++++ Material provided

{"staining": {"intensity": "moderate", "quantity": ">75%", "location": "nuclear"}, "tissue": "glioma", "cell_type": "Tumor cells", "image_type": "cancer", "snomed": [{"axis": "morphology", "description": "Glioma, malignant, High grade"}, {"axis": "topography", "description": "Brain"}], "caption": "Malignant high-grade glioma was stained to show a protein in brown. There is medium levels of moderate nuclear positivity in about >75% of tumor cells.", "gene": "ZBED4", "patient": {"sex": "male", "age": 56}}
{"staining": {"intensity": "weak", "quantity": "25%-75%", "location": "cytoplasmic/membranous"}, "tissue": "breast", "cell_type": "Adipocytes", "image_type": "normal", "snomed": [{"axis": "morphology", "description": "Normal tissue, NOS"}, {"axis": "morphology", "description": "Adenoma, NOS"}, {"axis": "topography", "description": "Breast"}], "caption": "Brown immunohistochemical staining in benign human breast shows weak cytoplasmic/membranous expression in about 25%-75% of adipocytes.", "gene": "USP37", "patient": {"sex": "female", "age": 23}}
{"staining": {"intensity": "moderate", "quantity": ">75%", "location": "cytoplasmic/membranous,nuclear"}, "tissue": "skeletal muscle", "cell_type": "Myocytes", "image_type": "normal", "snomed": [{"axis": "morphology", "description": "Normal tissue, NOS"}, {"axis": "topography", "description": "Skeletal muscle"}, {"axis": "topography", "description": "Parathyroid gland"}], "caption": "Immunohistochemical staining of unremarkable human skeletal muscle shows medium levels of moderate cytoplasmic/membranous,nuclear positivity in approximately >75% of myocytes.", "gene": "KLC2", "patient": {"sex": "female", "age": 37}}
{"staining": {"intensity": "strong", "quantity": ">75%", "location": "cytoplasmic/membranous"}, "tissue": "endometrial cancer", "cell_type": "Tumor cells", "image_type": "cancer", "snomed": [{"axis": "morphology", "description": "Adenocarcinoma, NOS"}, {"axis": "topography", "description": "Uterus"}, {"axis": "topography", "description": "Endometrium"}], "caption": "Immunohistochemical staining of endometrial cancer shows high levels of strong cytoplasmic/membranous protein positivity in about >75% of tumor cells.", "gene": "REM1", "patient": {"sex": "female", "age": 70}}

++++++++

Copy the data word for word.

[Completed task]
{"staining": {"intensity": "moderate", "quantity": ">75%", "location": "nuclear"}, "tissue": "glioma", "cell_type": "Tumor cells", "image_type": "cancer", "snomed": [{"axis": "morphology", "description": "Glioma, malignant, High grade"}, {"axis": "topography", "description": "Brain"}], "caption": "Malignant high-grade glioma was stained to show a protein in brown. There is medium levels of moderate nuclear positivity in about >75% of tumor cells.", "gene": "ZBED4", "patient": {"sex": "male", "age": 56}}
{"staining": {"intensity": "weak", "quantity": "25%-75%", "location": "cytoplasmic/membranous"}, "tissue": "breast", "cell_type": "Adipocytes", "image_type": "normal", "snomed": [{"axis": "morphology", "description": "Normal tissue, NOS"}, {"axis": "morphology", "description": "Adenoma, NOS"}, {"axis": "topography", "description": "Breast"}], "caption": "Brown immunohistochemical staining in benign human breast shows weak cytoplasmic/membranous expression in about 25%-75% of adipocytes.", "gene": "USP37", "patient": {"sex": "female", "age": 23}}
{"staining": {"intensity": "moderate", "quantity": ">75%", "location": "cytoplasmic/membranous,nuclear"}, "tissue": "skeletal muscle", "cell_type": "Myocytes", "image_type": "normal", "snomed": [{"axis": "morphology", "description": "Normal tissue, NOS"}, {"axis": "topography", "description": "Skeletal muscle"}, {"axis": "topography", "description": "Parathyroid gland"}], "caption": "Immunohistochemical staining of unremarkable human skeletal muscle shows medium levels of moderate cytoplasmic/membranous,nuclear positivity in approximately >75% of myocytes.", "gene": "KLC2", "patient": {"sex": "female", "age": 37}}
{"staining": {"intensity": "strong", "quantity": ">75%", "location": "cytoplasmic/membranous"}, "tissue": "endometrial cancer", "cell_type": "Tumor cells", "image_type": "cancer", "snomed": [{"axis": "morphology", "description": "Adenocarcinoma, NOS"}, {"axis": "topography", "description": "Uterus"}, {"axis": "topography", "description": "Endometrium"}], "caption": "Immunohistochemical staining of endometrial cancer shows high levels of strong cytoplasmic/membranous protein positivity in about >75% of tumor cells.", "gene": "REM1", "patient": {"sex": "female", "age": 70}}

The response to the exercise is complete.